Exercise instructions ▸ Leave out the pictures and repeat every record exactly.

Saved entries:

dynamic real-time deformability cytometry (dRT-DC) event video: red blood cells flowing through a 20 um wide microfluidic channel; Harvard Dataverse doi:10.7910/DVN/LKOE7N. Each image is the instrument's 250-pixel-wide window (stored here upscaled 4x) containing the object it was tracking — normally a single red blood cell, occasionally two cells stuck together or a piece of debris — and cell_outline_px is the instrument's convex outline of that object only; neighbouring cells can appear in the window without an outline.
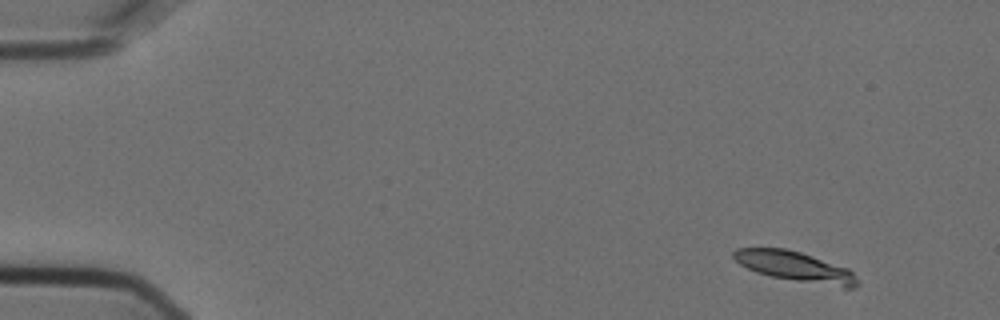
{"species": "Egyptian fruit bat (a non-hibernating species)", "species_latin": "Rousettus aegyptiacus", "temperature_condition": "cold", "stored_images_in_passage": 5, "camera_frame_rate_fps": 3000, "um_per_image_px": 0.085, "animal": {"sex": "female"}, "frame": {"image": 1, "passage_image": 1, "time_ms": 0.0, "image_size_px": [1000, 320], "cell_outline_px": [[860, 284], [856, 288], [844, 288], [772, 276], [756, 272], [740, 264], [732, 256], [732, 252], [736, 248], [784, 248], [800, 252], [848, 268], [852, 272]], "centroid_in_image_um": [67.6, 22.66], "position_along_channel_um": 17.4, "area_um2": 21.44}}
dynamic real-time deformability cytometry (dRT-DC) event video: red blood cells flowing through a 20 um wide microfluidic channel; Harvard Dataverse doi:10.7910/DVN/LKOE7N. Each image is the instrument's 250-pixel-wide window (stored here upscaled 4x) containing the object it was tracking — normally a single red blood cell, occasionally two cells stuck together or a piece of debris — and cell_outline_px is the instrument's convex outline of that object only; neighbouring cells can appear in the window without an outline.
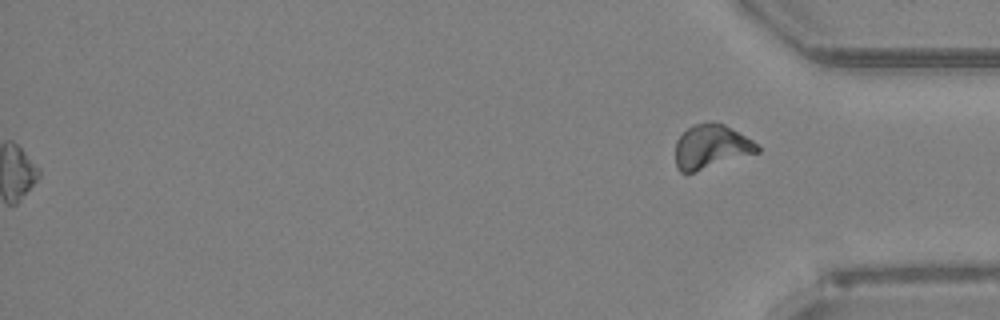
{"species": "Egyptian fruit bat (a non-hibernating species)", "species_latin": "Rousettus aegyptiacus", "temperature_condition": "room temperature", "stored_images_in_passage": 51, "segment_of_instrument_passage": [2, 2], "camera_frame_rate_fps": 3000, "um_per_image_px": 0.085, "animal": {"sex": "female"}, "frame": {"image": 1, "passage_image": 51, "time_ms": 16.667, "image_size_px": [1000, 320], "cell_outline_px": [[760, 152], [692, 172], [680, 172], [676, 168], [676, 140], [688, 128], [704, 120], [724, 124], [752, 140], [760, 148]], "centroid_in_image_um": [60.44, 12.45], "position_along_channel_um": 374.8, "area_um2": 20.81}}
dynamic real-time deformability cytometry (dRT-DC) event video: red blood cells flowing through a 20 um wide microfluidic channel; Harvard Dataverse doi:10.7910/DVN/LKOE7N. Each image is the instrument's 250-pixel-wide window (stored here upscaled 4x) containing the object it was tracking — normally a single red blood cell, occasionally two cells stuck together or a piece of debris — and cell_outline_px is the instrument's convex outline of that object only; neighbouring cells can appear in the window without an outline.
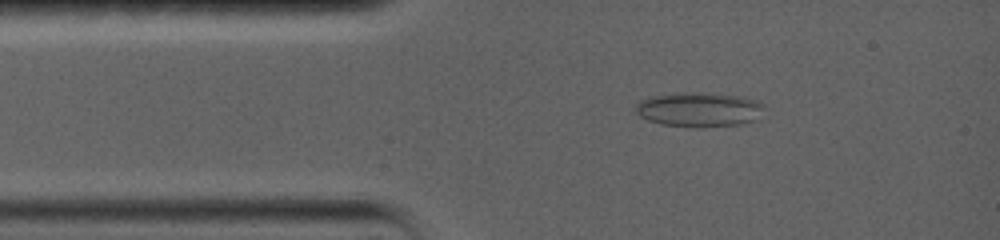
{"species": "common noctule bat (a hibernating species)", "species_latin": "Nyctalus noctula", "temperature_condition": "warm", "stored_images_in_passage": 30, "camera_frame_rate_fps": 5000, "um_per_image_px": 0.085, "animal": {"sex": "female", "body_mass_g": 19.0, "forearm_length_mm": 56.7}, "frame": {"image": 1, "passage_image": 2, "time_ms": 1.2, "image_size_px": [1000, 240], "cell_outline_px": [[764, 104], [752, 120], [740, 124], [704, 128], [688, 128], [660, 124], [648, 120], [640, 116], [636, 112], [636, 104], [640, 100], [648, 96], [672, 92], [684, 92], [740, 96], [756, 100]], "centroid_in_image_um": [59.3, 9.32], "position_along_channel_um": 25.7, "area_um2": 25.89}}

Complete output ▸
dynamic real-time deformability cytometry (dRT-DC) event video: red blood cells flowing through a 20 um wide microfluidic channel; Harvard Dataverse doi:10.7910/DVN/LKOE7N. Each image is the instrument's 250-pixel-wide window (stored here upscaled 4x) containing the object it was tracking — normally a single red blood cell, occasionally two cells stuck together or a piece of debris — and cell_outline_px is the instrument's convex outline of that object only; neighbouring cells can appear in the window without an outline.
{"species": "Egyptian fruit bat (a non-hibernating species)", "species_latin": "Rousettus aegyptiacus", "temperature_condition": "cold", "stored_images_in_passage": 5, "camera_frame_rate_fps": 3000, "um_per_image_px": 0.085, "animal": {"sex": "female"}, "frame": {"image": 1, "passage_image": 1, "time_ms": 0.0, "image_size_px": [1000, 320], "cell_outline_px": [[860, 284], [856, 288], [844, 288], [772, 276], [756, 272], [740, 264], [732, 256], [732, 252], [736, 248], [784, 248], [800, 252], [848, 268], [852, 272]], "centroid_in_image_um": [67.6, 22.66], "position_along_channel_um": 17.4, "area_um2": 21.44}}
dynamic real-time deformability cytometry (dRT-DC) event video: red blood cells flowing through a 20 um wide microfluidic channel; Harvard Dataverse doi:10.7910/DVN/LKOE7N. Each image is the instrument's 250-pixel-wide window (stored here upscaled 4x) containing the object it was tracking — normally a single red blood cell, occasionally two cells stuck together or a piece of debris — and cell_outline_px is the instrument's convex outline of that object only; neighbouring cells can appear in the window without an outline.
{"species": "Egyptian fruit bat (a non-hibernating species)", "species_latin": "Rousettus aegyptiacus", "temperature_condition": "room temperature", "stored_images_in_passage": 51, "segment_of_instrument_passage": [2, 2], "camera_frame_rate_fps": 3000, "um_per_image_px": 0.085, "animal": {"sex": "female"}, "frame": {"image": 1, "passage_image": 51, "time_ms": 16.667, "image_size_px": [1000, 320], "cell_outline_px": [[760, 152], [692, 172], [680, 172], [676, 168], [676, 140], [688, 128], [704, 120], [724, 124], [752, 140], [760, 148]], "centroid_in_image_um": [60.44, 12.45], "position_along_channel_um": 374.8, "area_um2": 20.81}}
dynamic real-time deformability cytometry (dRT-DC) event video: red blood cells flowing through a 20 um wide microfluidic channel; Harvard Dataverse doi:10.7910/DVN/LKOE7N. Each image is the instrument's 250-pixel-wide window (stored here upscaled 4x) containing the object it was tracking — normally a single red blood cell, occasionally two cells stuck together or a piece of debris — and cell_outline_px is the instrument's convex outline of that object only; neighbouring cells can appear in the window without an outline.
{"species": "common noctule bat (a hibernating species)", "species_latin": "Nyctalus noctula", "temperature_condition": "warm", "stored_images_in_passage": 30, "camera_frame_rate_fps": 5000, "um_per_image_px": 0.085, "animal": {"sex": "female", "body_mass_g": 19.0, "forearm_length_mm": 56.7}, "frame": {"image": 1, "passage_image": 2, "time_ms": 1.2, "image_size_px": [1000, 240], "cell_outline_px": [[764, 104], [752, 120], [740, 124], [704, 128], [688, 128], [660, 124], [648, 120], [640, 116], [636, 112], [636, 104], [640, 100], [648, 96], [672, 92], [684, 92], [740, 96], [756, 100]], "centroid_in_image_um": [59.3, 9.32], "position_along_channel_um": 25.7, "area_um2": 25.89}}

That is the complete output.